WHAT THE TASK REQUIRES>
Copy out the records below from the line containing "scientific name: Amaranthus retroflexus" through the line containing "common name: One-sided orthilia", including both of those lines and nothing else.

ROWS>
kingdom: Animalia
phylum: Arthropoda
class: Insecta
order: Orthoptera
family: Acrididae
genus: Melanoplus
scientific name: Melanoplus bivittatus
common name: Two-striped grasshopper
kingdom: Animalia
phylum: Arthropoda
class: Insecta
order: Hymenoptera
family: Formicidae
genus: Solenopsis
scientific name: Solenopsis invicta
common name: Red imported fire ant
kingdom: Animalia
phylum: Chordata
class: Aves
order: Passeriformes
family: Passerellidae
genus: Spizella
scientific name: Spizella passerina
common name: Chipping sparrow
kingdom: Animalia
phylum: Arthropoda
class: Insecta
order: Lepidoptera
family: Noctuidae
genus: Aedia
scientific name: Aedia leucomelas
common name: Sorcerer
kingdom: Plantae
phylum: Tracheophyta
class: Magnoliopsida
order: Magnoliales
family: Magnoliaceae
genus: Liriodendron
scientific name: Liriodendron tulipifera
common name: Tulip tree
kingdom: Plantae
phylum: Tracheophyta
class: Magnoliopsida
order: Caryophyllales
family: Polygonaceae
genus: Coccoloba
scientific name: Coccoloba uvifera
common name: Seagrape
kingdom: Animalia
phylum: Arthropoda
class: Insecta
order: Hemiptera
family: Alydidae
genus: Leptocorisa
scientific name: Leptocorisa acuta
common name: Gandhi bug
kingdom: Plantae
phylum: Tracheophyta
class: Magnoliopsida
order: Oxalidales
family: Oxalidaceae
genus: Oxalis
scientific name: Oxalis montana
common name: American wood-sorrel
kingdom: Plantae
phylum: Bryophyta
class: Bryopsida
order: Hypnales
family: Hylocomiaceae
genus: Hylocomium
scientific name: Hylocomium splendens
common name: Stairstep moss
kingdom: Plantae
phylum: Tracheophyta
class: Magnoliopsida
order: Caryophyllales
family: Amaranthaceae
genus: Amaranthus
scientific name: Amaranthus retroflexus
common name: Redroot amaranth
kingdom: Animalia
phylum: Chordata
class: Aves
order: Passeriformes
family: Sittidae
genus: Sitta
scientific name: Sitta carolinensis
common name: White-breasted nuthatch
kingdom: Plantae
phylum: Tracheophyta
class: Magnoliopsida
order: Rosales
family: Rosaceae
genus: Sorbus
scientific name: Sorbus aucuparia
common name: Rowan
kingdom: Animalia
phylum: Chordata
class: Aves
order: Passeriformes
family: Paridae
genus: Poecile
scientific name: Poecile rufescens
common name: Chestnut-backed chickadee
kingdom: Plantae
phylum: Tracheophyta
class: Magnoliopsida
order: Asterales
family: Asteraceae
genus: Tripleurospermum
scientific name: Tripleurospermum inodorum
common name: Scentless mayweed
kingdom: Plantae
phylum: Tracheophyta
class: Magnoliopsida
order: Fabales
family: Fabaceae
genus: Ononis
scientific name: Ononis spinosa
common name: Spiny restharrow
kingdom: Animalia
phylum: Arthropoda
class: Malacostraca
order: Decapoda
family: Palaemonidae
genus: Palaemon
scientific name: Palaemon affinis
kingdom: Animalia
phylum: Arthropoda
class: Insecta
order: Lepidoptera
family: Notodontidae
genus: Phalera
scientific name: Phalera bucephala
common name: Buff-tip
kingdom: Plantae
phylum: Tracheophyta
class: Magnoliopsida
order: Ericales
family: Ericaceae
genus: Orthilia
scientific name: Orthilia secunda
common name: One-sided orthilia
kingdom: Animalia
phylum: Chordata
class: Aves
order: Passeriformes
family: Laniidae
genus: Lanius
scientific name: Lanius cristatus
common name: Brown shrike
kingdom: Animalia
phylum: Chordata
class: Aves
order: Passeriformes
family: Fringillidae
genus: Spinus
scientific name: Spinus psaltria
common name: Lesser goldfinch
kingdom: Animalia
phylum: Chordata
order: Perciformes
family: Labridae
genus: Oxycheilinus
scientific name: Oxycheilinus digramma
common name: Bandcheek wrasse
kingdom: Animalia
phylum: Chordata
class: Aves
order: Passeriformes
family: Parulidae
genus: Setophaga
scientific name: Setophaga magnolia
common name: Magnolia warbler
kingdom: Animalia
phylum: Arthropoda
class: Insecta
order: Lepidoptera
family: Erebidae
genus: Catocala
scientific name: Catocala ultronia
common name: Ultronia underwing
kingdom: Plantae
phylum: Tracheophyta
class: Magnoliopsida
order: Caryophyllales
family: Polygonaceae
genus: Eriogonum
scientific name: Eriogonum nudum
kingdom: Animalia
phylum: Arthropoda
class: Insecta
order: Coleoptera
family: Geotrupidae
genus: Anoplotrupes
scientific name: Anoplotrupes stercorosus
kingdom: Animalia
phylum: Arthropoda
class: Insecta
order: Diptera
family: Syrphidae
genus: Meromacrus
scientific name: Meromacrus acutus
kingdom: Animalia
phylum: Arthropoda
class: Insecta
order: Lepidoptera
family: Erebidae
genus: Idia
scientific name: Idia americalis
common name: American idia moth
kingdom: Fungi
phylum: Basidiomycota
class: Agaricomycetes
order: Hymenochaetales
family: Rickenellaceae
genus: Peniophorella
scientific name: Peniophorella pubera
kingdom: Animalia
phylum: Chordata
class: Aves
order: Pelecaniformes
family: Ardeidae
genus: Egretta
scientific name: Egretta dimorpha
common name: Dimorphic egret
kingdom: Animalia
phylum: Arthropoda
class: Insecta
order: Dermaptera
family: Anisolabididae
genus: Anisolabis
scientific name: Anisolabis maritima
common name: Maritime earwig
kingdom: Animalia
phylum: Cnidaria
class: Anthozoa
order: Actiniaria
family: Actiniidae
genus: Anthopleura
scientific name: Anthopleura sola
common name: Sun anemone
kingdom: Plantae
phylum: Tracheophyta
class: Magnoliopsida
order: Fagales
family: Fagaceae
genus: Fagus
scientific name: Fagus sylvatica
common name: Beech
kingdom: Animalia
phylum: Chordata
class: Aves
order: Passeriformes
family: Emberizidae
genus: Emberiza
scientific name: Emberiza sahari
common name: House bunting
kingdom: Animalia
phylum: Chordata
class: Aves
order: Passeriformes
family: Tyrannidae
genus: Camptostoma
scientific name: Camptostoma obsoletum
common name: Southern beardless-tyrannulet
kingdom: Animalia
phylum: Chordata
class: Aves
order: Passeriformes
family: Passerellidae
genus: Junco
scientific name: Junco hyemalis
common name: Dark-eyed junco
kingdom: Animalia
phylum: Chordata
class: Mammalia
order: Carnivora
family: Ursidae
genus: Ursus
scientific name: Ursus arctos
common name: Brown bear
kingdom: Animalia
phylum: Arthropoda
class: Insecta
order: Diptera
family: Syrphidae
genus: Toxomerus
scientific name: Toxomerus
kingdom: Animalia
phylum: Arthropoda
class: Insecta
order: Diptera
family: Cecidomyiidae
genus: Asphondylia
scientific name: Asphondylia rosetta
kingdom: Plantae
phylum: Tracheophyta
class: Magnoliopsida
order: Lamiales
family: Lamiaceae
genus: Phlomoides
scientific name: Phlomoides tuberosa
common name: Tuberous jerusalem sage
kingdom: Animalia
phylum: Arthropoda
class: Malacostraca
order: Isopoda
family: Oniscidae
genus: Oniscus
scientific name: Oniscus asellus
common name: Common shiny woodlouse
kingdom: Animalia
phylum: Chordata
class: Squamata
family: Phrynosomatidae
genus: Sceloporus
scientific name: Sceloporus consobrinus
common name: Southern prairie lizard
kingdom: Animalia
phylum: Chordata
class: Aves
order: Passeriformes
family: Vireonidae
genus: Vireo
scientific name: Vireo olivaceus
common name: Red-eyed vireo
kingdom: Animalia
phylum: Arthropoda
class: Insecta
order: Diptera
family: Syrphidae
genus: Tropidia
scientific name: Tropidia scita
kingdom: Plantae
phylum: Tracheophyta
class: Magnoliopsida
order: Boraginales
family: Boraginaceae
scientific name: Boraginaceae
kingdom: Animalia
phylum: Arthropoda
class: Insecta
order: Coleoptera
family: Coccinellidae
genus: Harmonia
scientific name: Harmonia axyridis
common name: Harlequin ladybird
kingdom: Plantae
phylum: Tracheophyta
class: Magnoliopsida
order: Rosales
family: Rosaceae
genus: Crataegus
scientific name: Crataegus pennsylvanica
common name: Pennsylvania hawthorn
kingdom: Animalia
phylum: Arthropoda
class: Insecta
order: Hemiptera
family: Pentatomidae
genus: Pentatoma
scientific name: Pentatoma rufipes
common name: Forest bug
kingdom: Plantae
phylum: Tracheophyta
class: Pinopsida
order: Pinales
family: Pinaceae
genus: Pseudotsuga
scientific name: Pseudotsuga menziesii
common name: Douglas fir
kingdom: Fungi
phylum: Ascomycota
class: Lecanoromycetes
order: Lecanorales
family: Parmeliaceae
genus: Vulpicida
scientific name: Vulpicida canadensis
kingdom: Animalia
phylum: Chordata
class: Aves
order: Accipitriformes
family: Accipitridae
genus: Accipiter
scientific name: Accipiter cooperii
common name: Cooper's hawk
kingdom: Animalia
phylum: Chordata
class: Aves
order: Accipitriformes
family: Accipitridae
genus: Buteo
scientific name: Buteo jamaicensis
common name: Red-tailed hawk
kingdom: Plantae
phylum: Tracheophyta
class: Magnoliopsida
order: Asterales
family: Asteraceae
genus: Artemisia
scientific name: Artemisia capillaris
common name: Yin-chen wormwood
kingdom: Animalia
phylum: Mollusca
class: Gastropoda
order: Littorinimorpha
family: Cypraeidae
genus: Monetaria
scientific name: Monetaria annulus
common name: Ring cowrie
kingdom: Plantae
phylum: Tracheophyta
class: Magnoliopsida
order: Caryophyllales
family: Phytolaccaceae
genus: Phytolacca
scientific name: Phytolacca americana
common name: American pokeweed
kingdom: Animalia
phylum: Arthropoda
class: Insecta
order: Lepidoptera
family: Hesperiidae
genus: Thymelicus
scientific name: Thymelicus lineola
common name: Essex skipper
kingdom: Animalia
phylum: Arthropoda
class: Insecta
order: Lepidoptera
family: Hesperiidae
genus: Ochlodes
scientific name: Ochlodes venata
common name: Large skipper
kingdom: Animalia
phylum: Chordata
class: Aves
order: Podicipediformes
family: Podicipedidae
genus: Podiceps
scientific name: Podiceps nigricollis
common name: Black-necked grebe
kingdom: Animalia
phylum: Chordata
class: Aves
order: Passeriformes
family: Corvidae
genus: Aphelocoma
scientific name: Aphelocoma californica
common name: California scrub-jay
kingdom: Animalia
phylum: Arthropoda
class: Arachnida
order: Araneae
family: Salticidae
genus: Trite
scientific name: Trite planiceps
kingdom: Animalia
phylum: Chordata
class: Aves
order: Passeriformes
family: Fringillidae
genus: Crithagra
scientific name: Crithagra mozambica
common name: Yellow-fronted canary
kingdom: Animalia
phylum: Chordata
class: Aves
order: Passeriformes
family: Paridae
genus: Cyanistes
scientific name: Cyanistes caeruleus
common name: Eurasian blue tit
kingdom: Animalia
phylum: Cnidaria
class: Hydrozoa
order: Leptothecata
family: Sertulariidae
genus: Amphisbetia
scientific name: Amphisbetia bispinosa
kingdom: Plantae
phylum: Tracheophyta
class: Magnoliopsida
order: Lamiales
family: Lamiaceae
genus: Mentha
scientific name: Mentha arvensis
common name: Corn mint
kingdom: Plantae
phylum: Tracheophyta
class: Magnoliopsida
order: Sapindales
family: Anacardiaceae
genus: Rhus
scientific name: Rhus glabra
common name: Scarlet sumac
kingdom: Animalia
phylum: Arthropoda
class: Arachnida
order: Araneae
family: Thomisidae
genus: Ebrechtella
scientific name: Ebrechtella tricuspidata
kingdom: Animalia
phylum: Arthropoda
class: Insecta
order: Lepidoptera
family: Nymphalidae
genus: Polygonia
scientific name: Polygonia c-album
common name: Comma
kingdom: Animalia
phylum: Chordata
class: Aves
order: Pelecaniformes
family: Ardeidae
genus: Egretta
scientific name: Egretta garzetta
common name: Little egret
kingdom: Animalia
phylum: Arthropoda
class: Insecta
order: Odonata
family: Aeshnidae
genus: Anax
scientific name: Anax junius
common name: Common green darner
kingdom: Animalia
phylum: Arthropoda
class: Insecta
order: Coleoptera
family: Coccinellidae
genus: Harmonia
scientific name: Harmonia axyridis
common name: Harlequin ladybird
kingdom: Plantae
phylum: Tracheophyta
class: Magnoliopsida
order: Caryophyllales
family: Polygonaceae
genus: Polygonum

EXPECTED OUTPUT>
scientific name: Amaranthus retroflexus
common name: Redroot amaranth
kingdom: Animalia
phylum: Chordata
class: Aves
order: Passeriformes
family: Sittidae
genus: Sitta
scientific name: Sitta carolinensis
common name: White-breasted nuthatch
kingdom: Plantae
phylum: Tracheophyta
class: Magnoliopsida
order: Rosales
family: Rosaceae
genus: Sorbus
scientific name: Sorbus aucuparia
common name: Rowan
kingdom: Animalia
phylum: Chordata
class: Aves
order: Passeriformes
family: Paridae
genus: Poecile
scientific name: Poecile rufescens
common name: Chestnut-backed chickadee
kingdom: Plantae
phylum: Tracheophyta
class: Magnoliopsida
order: Asterales
family: Asteraceae
genus: Tripleurospermum
scientific name: Tripleurospermum inodorum
common name: Scentless mayweed
kingdom: Plantae
phylum: Tracheophyta
class: Magnoliopsida
order: Fabales
family: Fabaceae
genus: Ononis
scientific name: Ononis spinosa
common name: Spiny restharrow
kingdom: Animalia
phylum: Arthropoda
class: Malacostraca
order: Decapoda
family: Palaemonidae
genus: Palaemon
scientific name: Palaemon affinis
kingdom: Animalia
phylum: Arthropoda
class: Insecta
order: Lepidoptera
family: Notodontidae
genus: Phalera
scientific name: Phalera bucephala
common name: Buff-tip
kingdom: Plantae
phylum: Tracheophyta
class: Magnoliopsida
order: Ericales
family: Ericaceae
genus: Orthilia
scientific name: Orthilia secunda
common name: One-sided orthilia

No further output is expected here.